(Dataset entries):
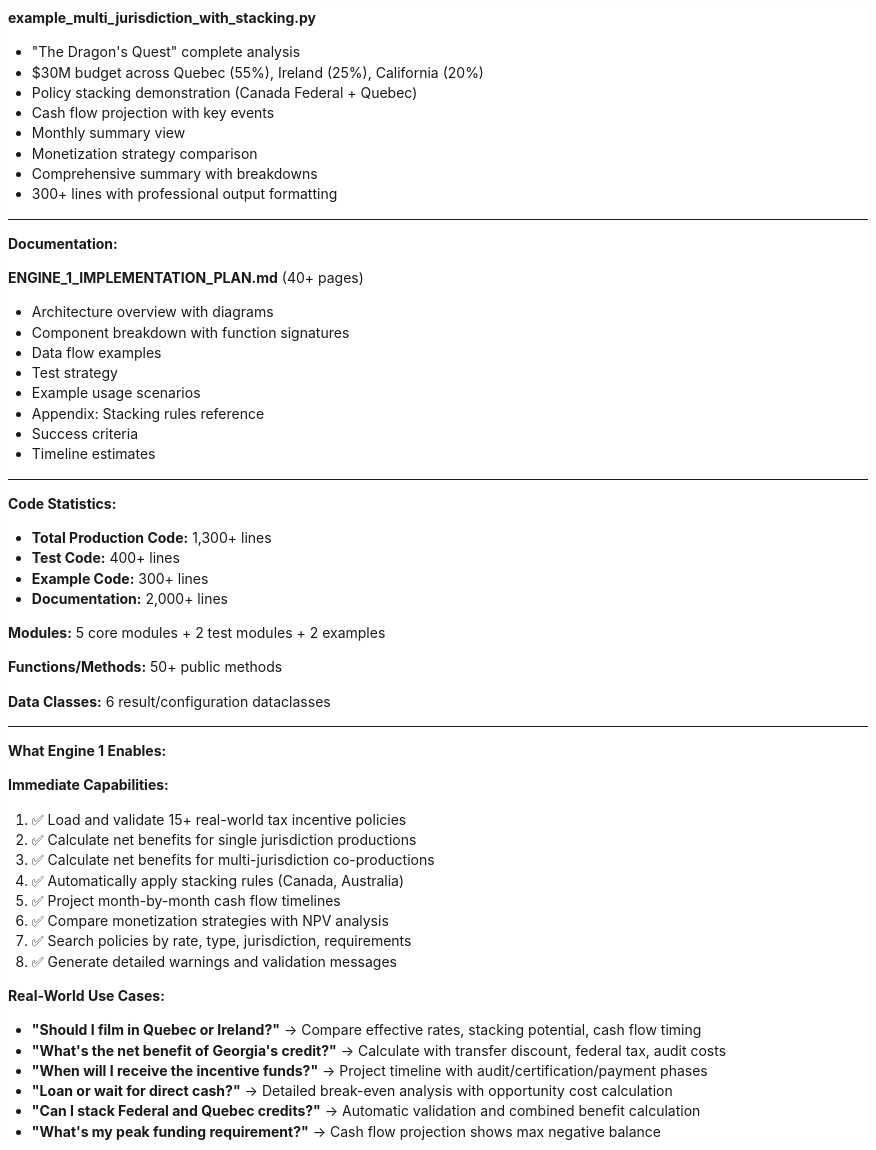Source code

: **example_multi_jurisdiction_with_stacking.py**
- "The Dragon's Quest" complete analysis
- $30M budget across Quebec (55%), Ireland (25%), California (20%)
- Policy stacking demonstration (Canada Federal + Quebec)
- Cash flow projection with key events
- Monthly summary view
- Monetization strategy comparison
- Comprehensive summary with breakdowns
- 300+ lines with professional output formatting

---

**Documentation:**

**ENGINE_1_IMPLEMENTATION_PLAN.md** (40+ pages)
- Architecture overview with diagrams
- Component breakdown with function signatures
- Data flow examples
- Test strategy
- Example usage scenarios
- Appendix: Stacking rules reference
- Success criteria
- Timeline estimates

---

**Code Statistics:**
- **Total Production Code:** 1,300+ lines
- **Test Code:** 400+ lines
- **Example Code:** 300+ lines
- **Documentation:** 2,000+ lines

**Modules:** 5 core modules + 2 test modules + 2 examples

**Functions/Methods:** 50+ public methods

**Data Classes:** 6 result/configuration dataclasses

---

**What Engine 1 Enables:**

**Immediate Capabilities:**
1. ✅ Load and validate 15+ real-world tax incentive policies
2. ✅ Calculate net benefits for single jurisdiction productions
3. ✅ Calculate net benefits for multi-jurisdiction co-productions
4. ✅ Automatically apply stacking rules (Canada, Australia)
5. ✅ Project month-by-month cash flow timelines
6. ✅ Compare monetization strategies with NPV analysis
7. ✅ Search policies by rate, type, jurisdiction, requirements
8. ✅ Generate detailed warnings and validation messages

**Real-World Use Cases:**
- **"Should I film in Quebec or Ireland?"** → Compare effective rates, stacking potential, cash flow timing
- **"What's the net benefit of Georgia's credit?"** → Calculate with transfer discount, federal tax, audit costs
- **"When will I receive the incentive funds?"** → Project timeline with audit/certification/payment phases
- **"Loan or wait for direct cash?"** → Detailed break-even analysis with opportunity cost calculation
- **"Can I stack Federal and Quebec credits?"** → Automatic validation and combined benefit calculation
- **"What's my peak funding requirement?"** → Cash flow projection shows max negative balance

--

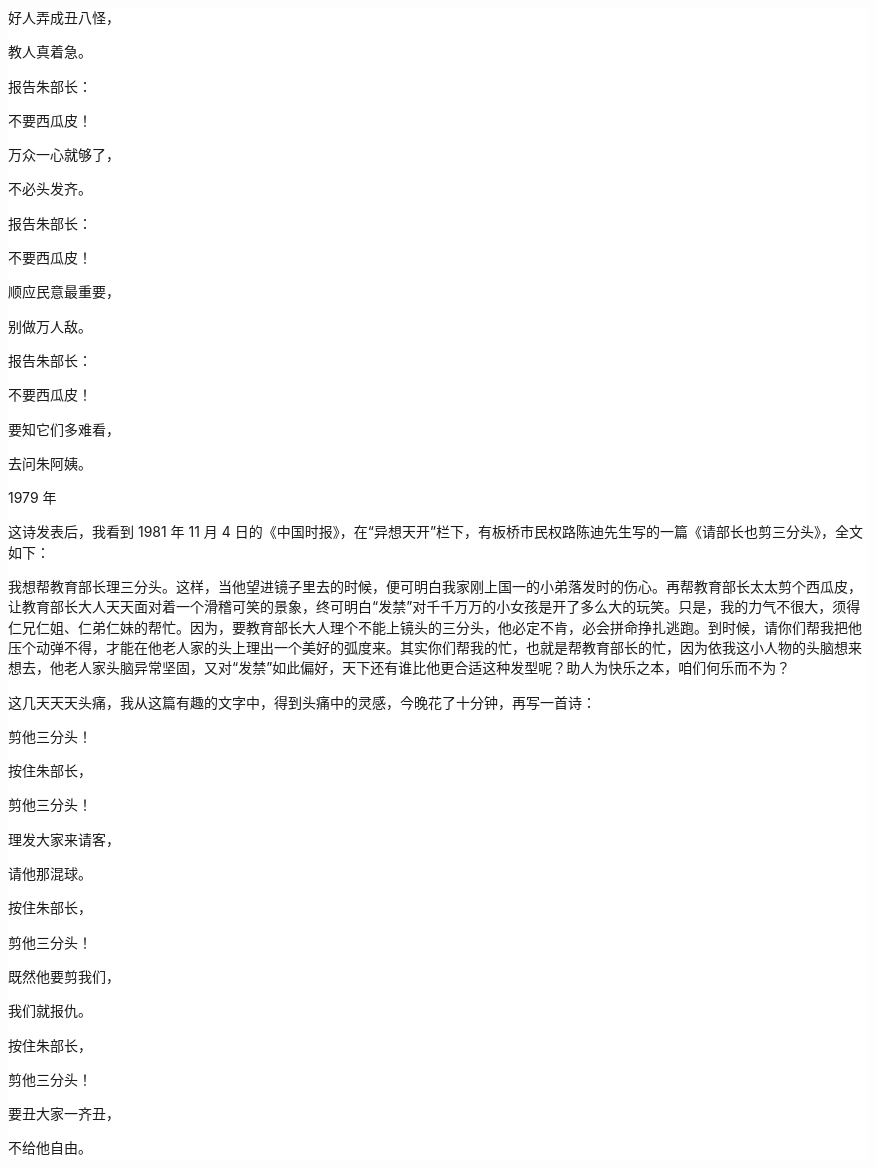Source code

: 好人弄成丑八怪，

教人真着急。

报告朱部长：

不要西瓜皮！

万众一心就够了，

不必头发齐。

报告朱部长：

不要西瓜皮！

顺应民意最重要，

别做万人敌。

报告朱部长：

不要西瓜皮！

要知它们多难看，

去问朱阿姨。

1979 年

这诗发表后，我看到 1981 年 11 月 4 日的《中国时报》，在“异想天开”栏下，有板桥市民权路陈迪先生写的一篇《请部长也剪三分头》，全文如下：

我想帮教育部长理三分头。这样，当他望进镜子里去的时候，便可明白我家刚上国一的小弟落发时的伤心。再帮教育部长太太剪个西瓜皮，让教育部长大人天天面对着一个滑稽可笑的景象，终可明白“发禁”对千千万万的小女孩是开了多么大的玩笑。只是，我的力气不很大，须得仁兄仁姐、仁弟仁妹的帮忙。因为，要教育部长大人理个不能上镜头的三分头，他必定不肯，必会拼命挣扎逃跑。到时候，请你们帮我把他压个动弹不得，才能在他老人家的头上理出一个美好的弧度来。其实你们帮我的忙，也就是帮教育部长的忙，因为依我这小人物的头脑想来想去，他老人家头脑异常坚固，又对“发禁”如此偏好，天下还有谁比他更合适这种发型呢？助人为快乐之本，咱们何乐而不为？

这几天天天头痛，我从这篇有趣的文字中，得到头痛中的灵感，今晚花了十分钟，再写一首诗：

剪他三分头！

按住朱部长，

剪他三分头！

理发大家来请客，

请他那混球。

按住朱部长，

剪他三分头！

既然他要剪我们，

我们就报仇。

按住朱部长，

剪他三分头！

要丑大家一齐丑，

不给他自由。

--

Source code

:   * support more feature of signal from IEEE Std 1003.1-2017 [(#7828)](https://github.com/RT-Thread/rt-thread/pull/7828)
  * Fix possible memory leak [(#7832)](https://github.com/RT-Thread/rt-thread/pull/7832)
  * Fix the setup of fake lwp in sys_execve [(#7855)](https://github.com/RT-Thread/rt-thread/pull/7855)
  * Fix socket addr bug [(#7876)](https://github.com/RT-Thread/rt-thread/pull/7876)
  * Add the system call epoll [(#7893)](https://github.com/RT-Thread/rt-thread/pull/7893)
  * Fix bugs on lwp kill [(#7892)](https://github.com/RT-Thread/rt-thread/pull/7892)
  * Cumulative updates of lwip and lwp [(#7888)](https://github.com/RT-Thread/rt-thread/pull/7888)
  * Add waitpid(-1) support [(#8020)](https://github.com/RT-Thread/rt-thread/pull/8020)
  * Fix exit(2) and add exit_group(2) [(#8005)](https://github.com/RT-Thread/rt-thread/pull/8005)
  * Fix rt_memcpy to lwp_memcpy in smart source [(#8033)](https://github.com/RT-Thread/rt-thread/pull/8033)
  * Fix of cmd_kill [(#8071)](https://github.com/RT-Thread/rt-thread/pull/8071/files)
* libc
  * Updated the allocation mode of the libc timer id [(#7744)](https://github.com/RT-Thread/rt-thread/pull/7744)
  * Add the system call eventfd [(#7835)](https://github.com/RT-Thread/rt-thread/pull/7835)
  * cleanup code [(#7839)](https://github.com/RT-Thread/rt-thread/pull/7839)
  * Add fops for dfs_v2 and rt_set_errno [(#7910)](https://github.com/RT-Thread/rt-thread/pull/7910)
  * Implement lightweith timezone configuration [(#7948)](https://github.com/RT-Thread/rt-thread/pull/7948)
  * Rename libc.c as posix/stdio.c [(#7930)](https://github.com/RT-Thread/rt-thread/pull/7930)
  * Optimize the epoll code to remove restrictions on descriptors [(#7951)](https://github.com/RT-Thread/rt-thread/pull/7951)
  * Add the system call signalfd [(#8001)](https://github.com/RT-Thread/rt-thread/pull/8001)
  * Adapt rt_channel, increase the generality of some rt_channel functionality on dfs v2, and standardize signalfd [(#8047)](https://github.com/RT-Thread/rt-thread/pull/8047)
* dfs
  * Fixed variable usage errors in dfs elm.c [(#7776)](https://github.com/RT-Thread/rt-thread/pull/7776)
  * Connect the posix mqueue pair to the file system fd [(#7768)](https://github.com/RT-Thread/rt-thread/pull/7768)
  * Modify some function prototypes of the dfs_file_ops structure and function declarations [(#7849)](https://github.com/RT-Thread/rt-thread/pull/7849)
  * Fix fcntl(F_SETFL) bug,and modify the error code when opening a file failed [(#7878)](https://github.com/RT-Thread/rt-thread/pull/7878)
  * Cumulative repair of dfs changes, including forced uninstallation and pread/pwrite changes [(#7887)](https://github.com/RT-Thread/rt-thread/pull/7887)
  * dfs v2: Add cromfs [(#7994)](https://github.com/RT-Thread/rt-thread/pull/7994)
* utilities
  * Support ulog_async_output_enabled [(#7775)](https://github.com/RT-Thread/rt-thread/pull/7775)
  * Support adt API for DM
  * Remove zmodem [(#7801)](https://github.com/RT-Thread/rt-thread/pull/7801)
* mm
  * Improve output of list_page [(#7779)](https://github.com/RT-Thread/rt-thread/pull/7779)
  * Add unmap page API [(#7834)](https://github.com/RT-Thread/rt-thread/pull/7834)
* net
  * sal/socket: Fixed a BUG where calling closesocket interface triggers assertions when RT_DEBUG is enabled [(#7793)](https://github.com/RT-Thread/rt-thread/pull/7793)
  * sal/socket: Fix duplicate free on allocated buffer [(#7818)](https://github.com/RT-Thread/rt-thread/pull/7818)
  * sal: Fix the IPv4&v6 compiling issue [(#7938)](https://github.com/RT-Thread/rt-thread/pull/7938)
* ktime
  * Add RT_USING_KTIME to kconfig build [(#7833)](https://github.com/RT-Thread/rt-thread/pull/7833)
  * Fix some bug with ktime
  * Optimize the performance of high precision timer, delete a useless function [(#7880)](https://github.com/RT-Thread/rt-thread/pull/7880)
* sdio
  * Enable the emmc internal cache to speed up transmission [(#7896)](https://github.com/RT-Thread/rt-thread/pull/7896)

(Job): Return each line of the data above that contains the word "timer".

(Exercise result):
  * Updated the allocation mode of the libc timer id [(#7744)](https://github.com/RT-Thread/rt-thread/pull/7744)
  * Optimize the performance of high precision timer, delete a useless function [(#7880)](https://github.com/RT-Thread/rt-thread/pull/7880)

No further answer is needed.